Cloniophora is a genus of green algae, and is the only genus in the family Cloniophoraceae. Cloniophora is primarily found in flowing freshwater habitats, attached to substrates such as rocks; it is sometimes found in brackish waters as well. Cloniophora is widely distributed in tropical and subtropical regions, but is also found along the Atlantic Seaboard north to New Brunswick.

==Description==
Cloniophora consists of erect, uniseriate (one cell wide) filaments of cells attached to a substrate via rhizoidal branches. The filaments are branched, with secondary branches being irregularly arranged and much smaller than primary ones. Filaments end in a conical or blunt-tipped apex. Cells contain a single parietal band-shaped chloroplast and one to several pyrenoids.

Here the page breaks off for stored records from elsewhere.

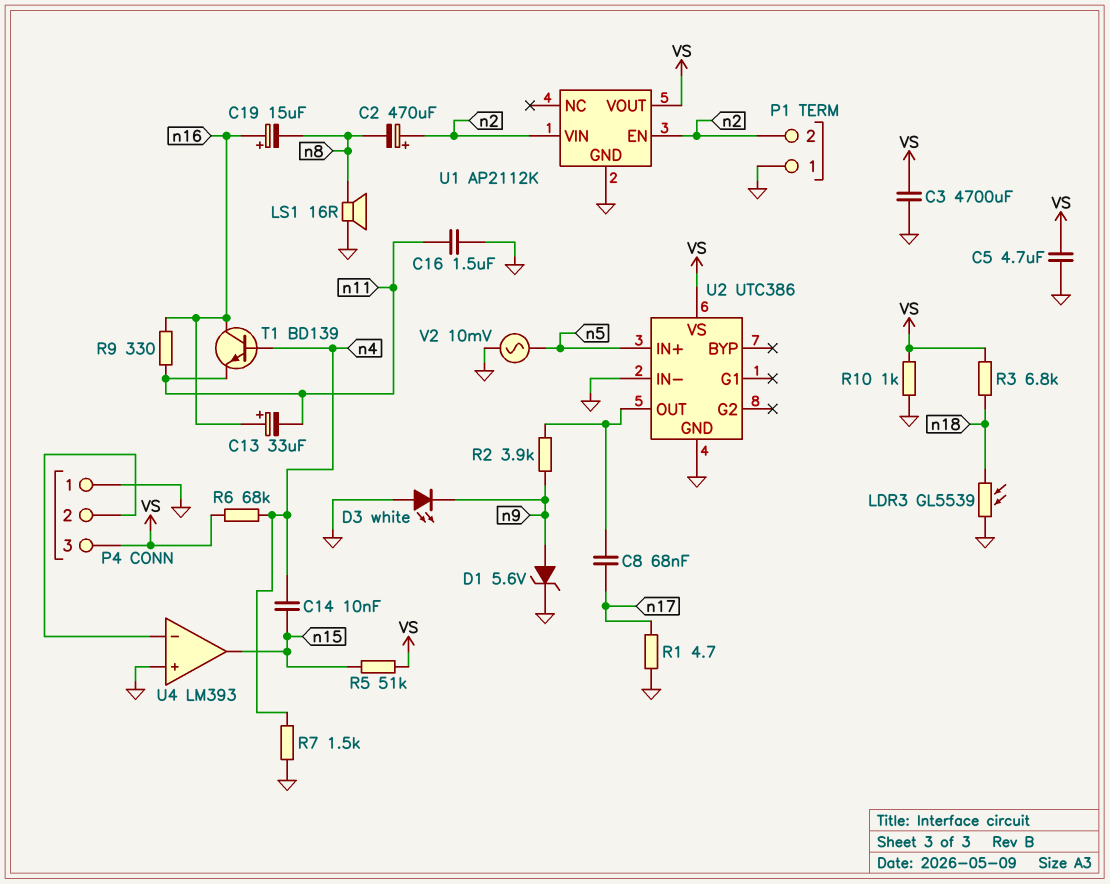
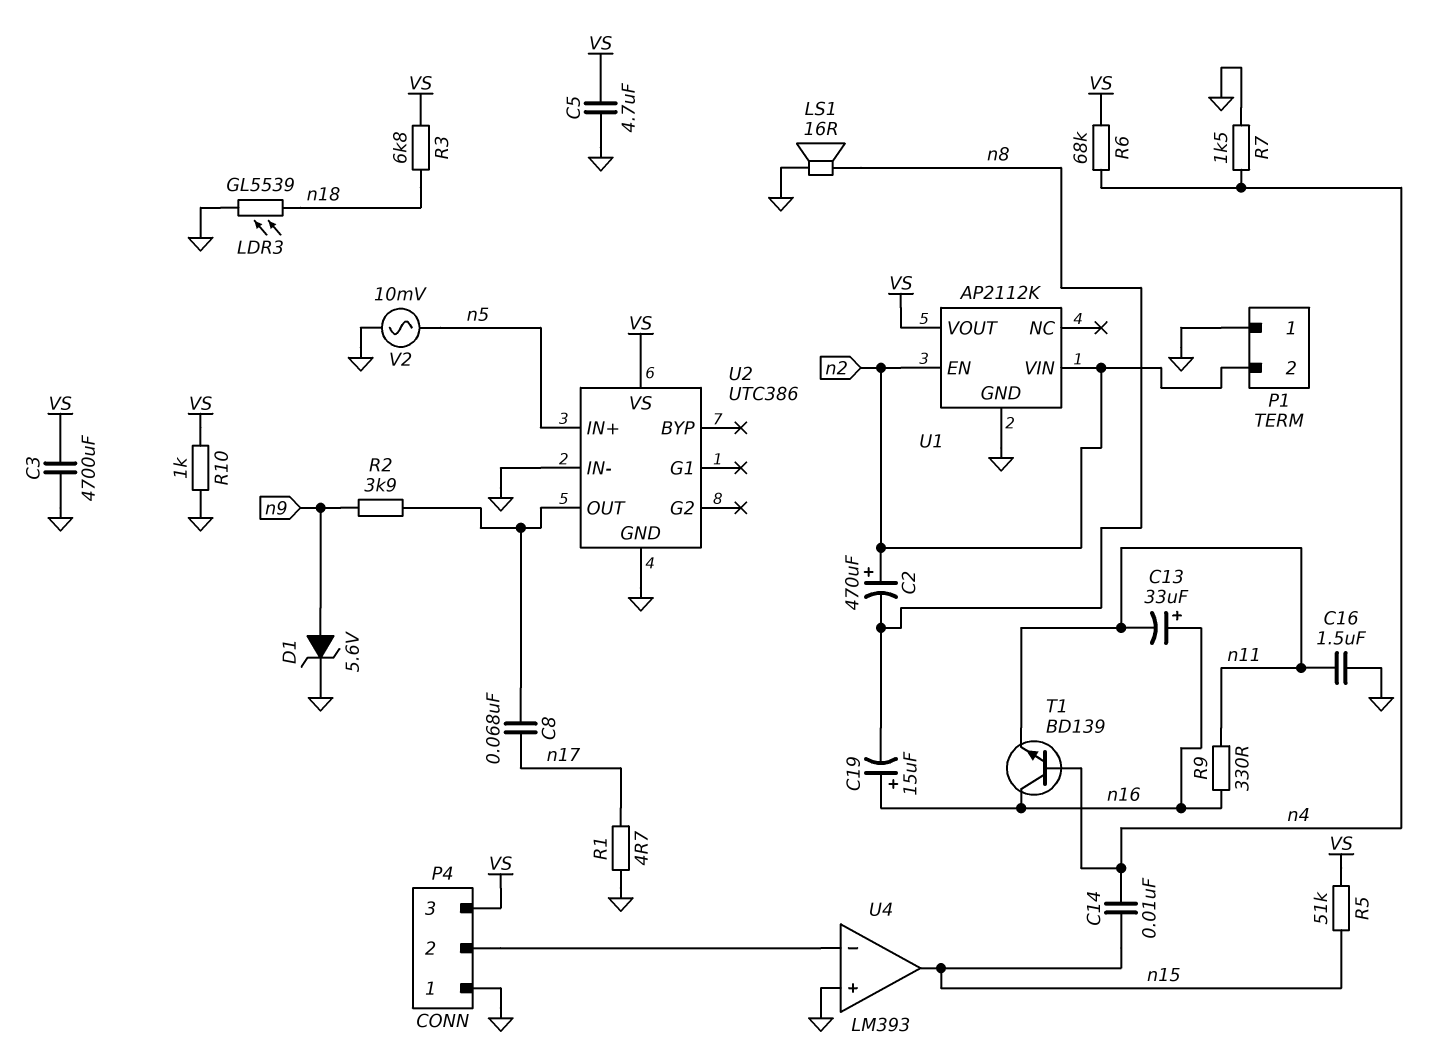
D3: LED white (A GND, K n9) -> none

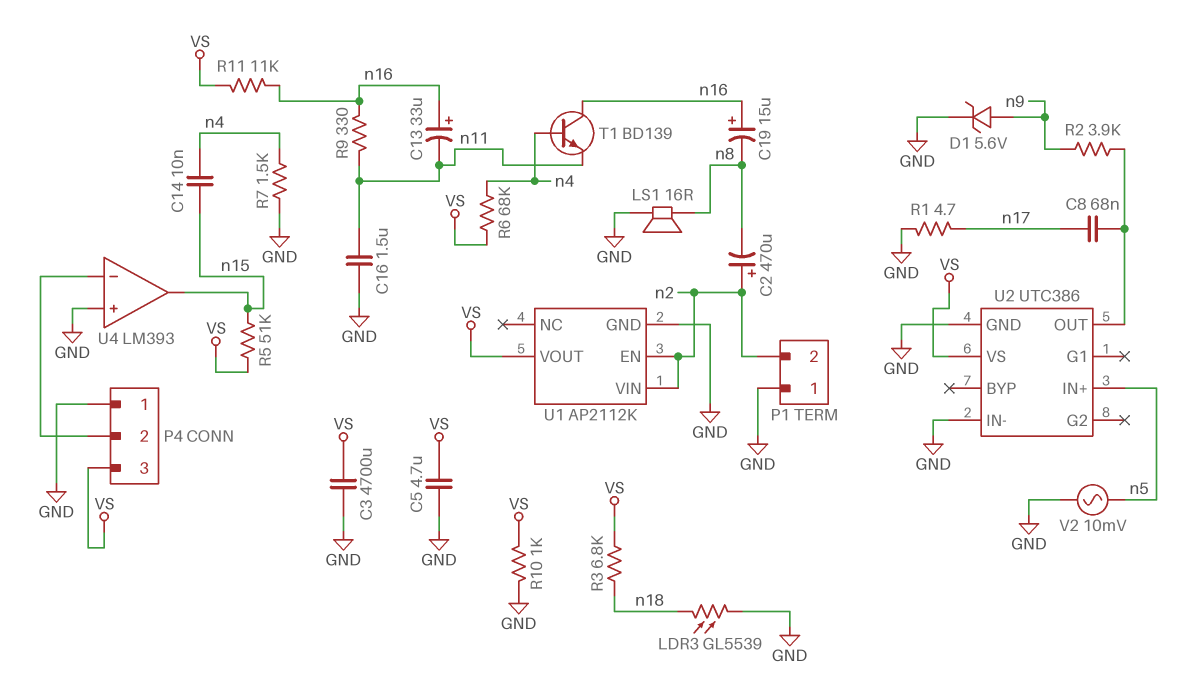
R11: none -> 11k (VS, n16)

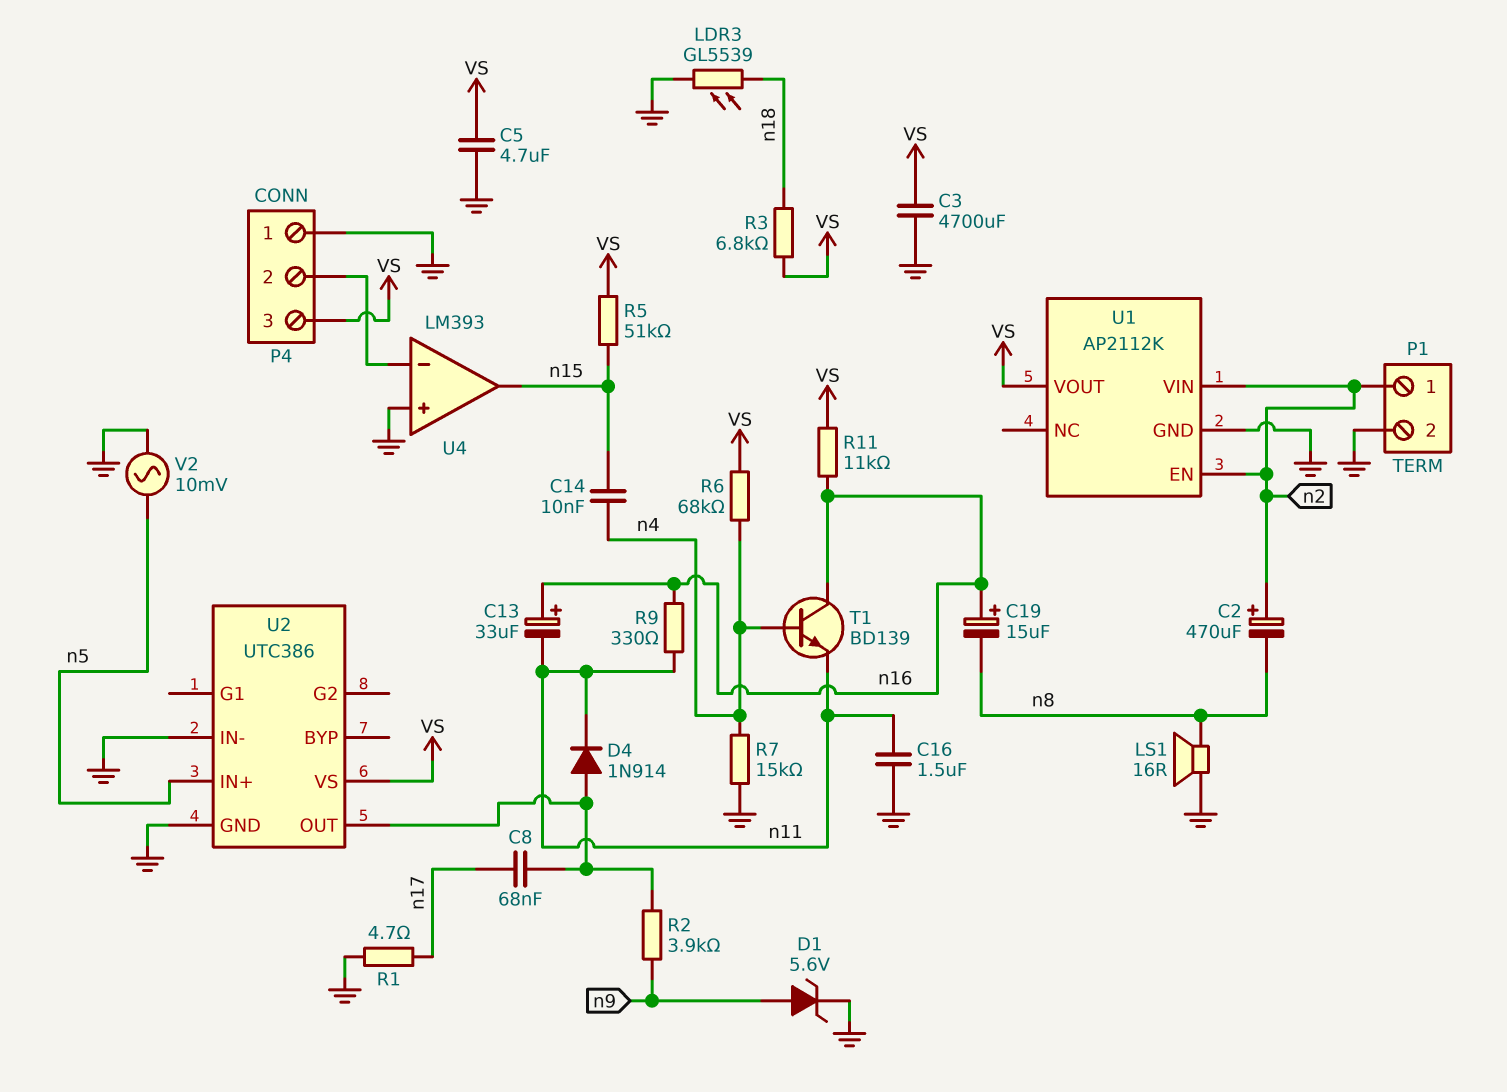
D4: none -> diode 1N914 (A U2/OUT, K n11)
P1 pin 1: GND -> n2
P1 pin 2: n2 -> GND
R7: 1.5k (GND, n4) -> 15k (GND, n4)
R10: 1k (GND, VS) -> none

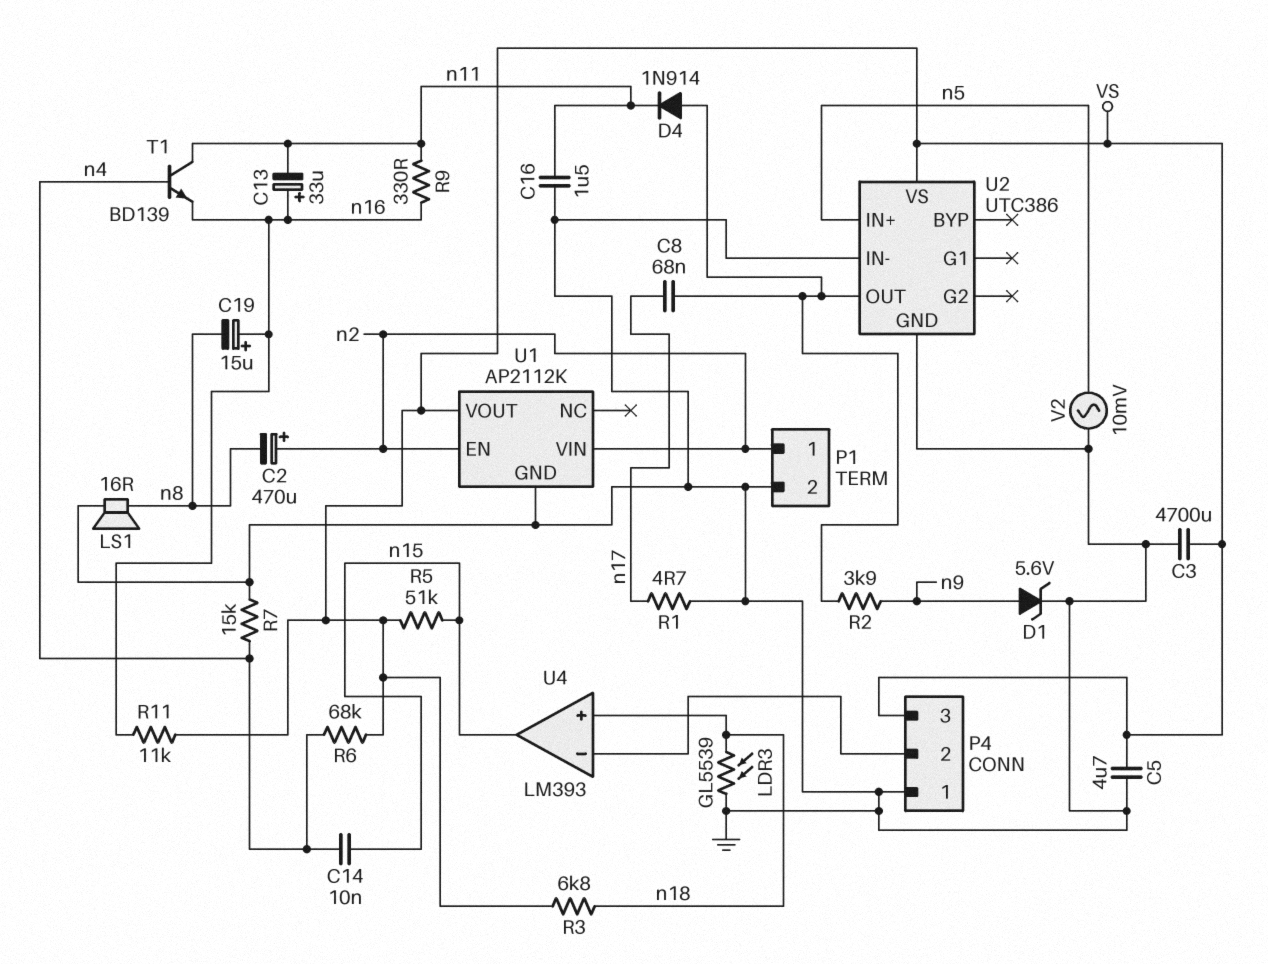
T1: NPN BD139 (B n4, C n16, E n11) -> NPN BD139 (B n4, C n11, E n16)
U4 pin in+: GND -> n18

Reproduction occurs via zoospores or gametes which are biflagellate. The zoosporangia or gametangia produce at least eight zoospores or gametes respectively which exit through a papilla at the apical end of the cell.

==Classification==
The genus Cloniophora is similar to Draparnaldia and Stigeoclonium, and was formerly placed in Chaetophorales based on general morphology. However, it differs in the latter two genera in its branching pattern, shape of the apical cells, and by lacking apical hairs on the filaments. Molecular phylogenetic studies support its placement in the order Ulvales.